(Records drawn from a dataset)
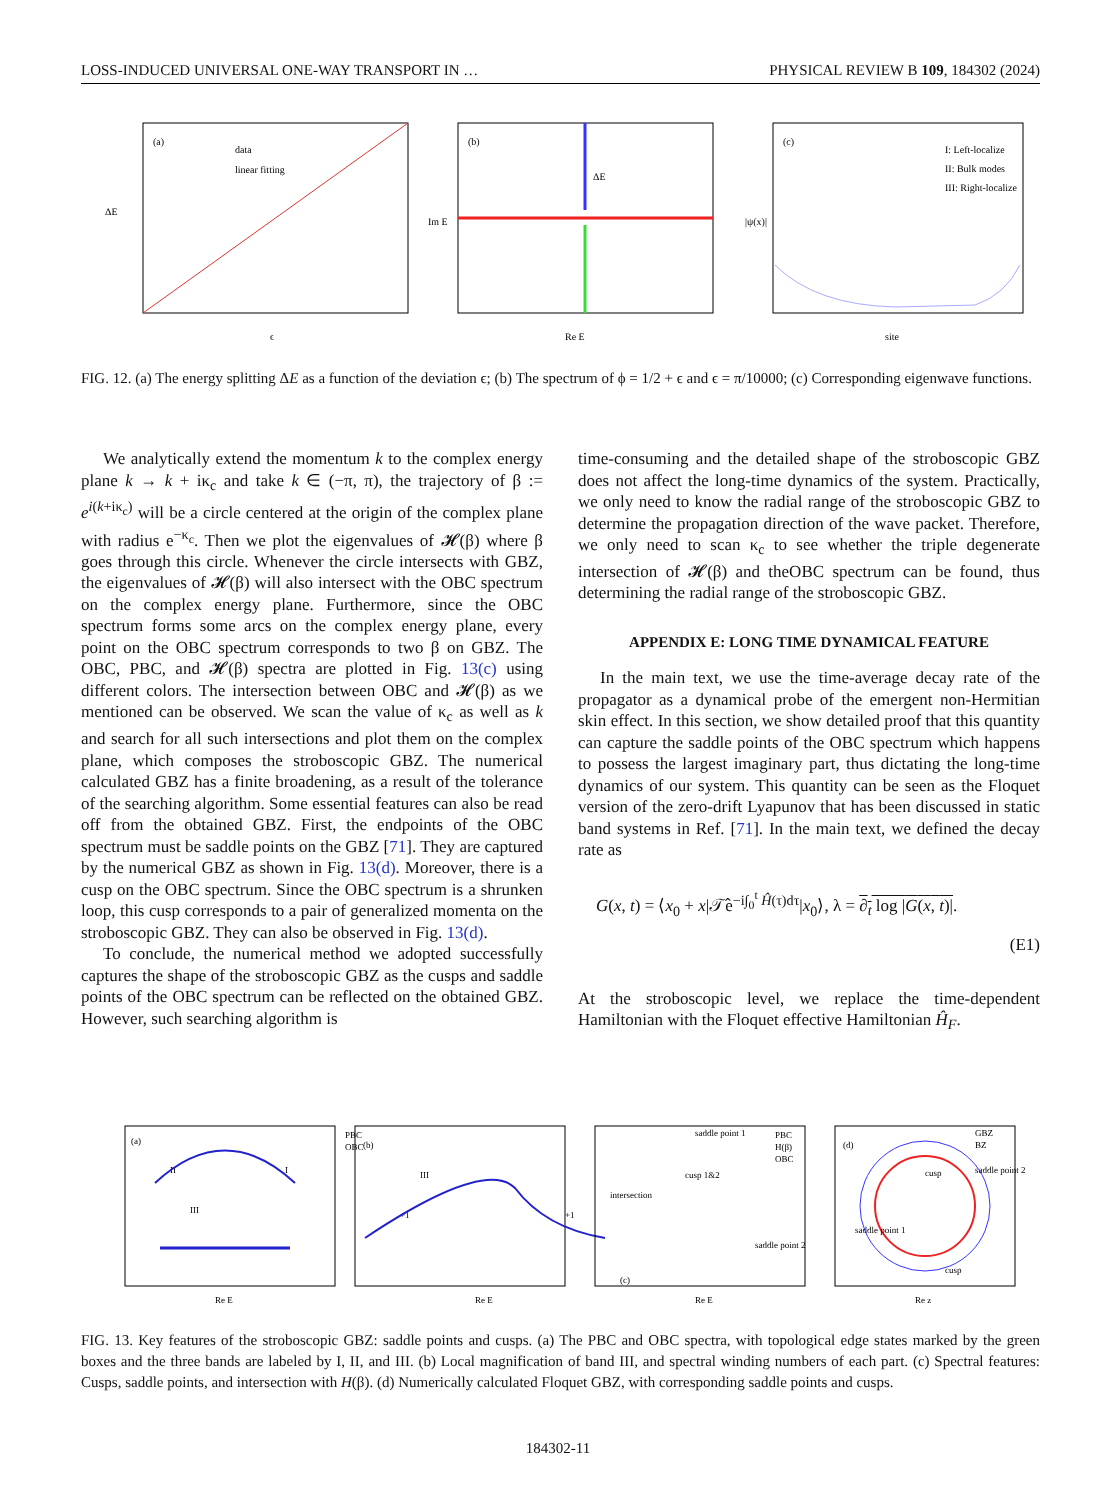LOSS-INDUCED UNIVERSAL ONE-WAY TRANSPORT IN … PHYSICAL REVIEW B 109, 184302 (2024)
(a)
data
linear fitting
ΔE
ϵ
(b)
ΔE
Re E
Im E
(c)
I: Left-localize
II: Bulk modes
III: Right-localize
site
|ψ(x)|
FIG. 12. (a) The energy splitting ΔE as a function of the deviation ϵ; (b) The spectrum of ϕ = 1/2 + ϵ and ϵ = π/10000; (c) Corresponding eigenwave functions.
We analytically extend the momentum k to the complex energy plane k → k + iκ<sub>c</sub> and take k ∈ (−π, π), the trajectory of β := e<sup>i(k+iκ<sub>c</sub>)</sup> will be a circle centered at the origin of the complex plane with radius e<sup>−κ<sub>c</sub></sup>. Then we plot the eigenvalues of 𝓗(β) where β goes through this circle. Whenever the circle intersects with GBZ, the eigenvalues of 𝓗(β) will also intersect with the OBC spectrum on the complex energy plane. Furthermore, since the OBC spectrum forms some arcs on the complex energy plane, every point on the OBC spectrum corresponds to two β on GBZ. The OBC, PBC, and 𝓗(β) spectra are plotted in Fig. 13(c) using different colors. The intersection between OBC and 𝓗(β) as we mentioned can be observed. We scan the value of κ<sub>c</sub> as well as k and search for all such intersections and plot them on the complex plane, which composes the stroboscopic GBZ. The numerical calculated GBZ has a finite broadening, as a result of the tolerance of the searching algorithm. Some essential features can also be read off from the obtained GBZ. First, the endpoints of the OBC spectrum must be saddle points on the GBZ [71]. They are captured by the numerical GBZ as shown in Fig. 13(d). Moreover, there is a cusp on the OBC spectrum. Since the OBC spectrum is a shrunken loop, this cusp corresponds to a pair of generalized momenta on the stroboscopic GBZ. They can also be observed in Fig. 13(d).
To conclude, the numerical method we adopted successfully captures the shape of the stroboscopic GBZ as the cusps and saddle points of the OBC spectrum can be reflected on the obtained GBZ. However, such searching algorithm is
time-consuming and the detailed shape of the stroboscopic GBZ does not affect the long-time dynamics of the system. Practically, we only need to know the radial range of the stroboscopic GBZ to determine the propagation direction of the wave packet. Therefore, we only need to scan κ<sub>c</sub> to see whether the triple degenerate intersection of 𝓗(β) and theOBC spectrum can be found, thus determining the radial range of the stroboscopic GBZ.
APPENDIX E: LONG TIME DYNAMICAL FEATURE
In the main text, we use the time-average decay rate of the propagator as a dynamical probe of the emergent non-Hermitian skin effect. In this section, we show detailed proof that this quantity can capture the saddle points of the OBC spectrum which happens to possess the largest imaginary part, thus dictating the long-time dynamics of our system. This quantity can be seen as the Floquet version of the zero-drift Lyapunov that has been discussed in static band systems in Ref. [71]. In the main text, we defined the decay rate as
G(x, t) = ⟨x<sub>0</sub> + x|𝒯̂e<sup>−i∫<sub>0</sub><sup>t</sup> Ĥ(τ)dτ</sup>|x<sub>0</sub>⟩, λ = ∂<sub>t</sub> log |G(x, t)|.
(E1)
At the stroboscopic level, we replace the time-dependent Hamiltonian with the Floquet effective Hamiltonian Ĥ<sub>F</sub>.
(a)
PBC
OBC
II
I
III
(b)
III
+1
+1
saddle point 1
intersection
cusp 1&2
saddle point 2
(c)
PBC
H(β)
OBC
(d)
GBZ
BZ
cusp
saddle point 2
saddle point 1
cusp
Re E
Re E
Re E
Re z
FIG. 13. Key features of the stroboscopic GBZ: saddle points and cusps. (a) The PBC and OBC spectra, with topological edge states marked by the green boxes and the three bands are labeled by I, II, and III. (b) Local magnification of band III, and spectral winding numbers of each part. (c) Spectral features: Cusps, saddle points, and intersection with H(β). (d) Numerically calculated Floquet GBZ, with corresponding saddle points and cusps.
184302-11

PROBLEM DESCRIPTION:
Please copy, exactly and with nothing else, the lines above beginning at the line that has "I: Left-localize" and ending with the line that has "FIG. 12. (a)".

RESPONSE TO THIS EXERCISE:
I: Left-localize
II: Bulk modes
III: Right-localize
site
|ψ(x)|
FIG. 12. (a) The energy splitting ΔE as a function of the deviation ϵ; (b) The spectrum of ϕ = 1/2 + ϵ and ϵ = π/10000; (c) Corresponding eigenwave functions.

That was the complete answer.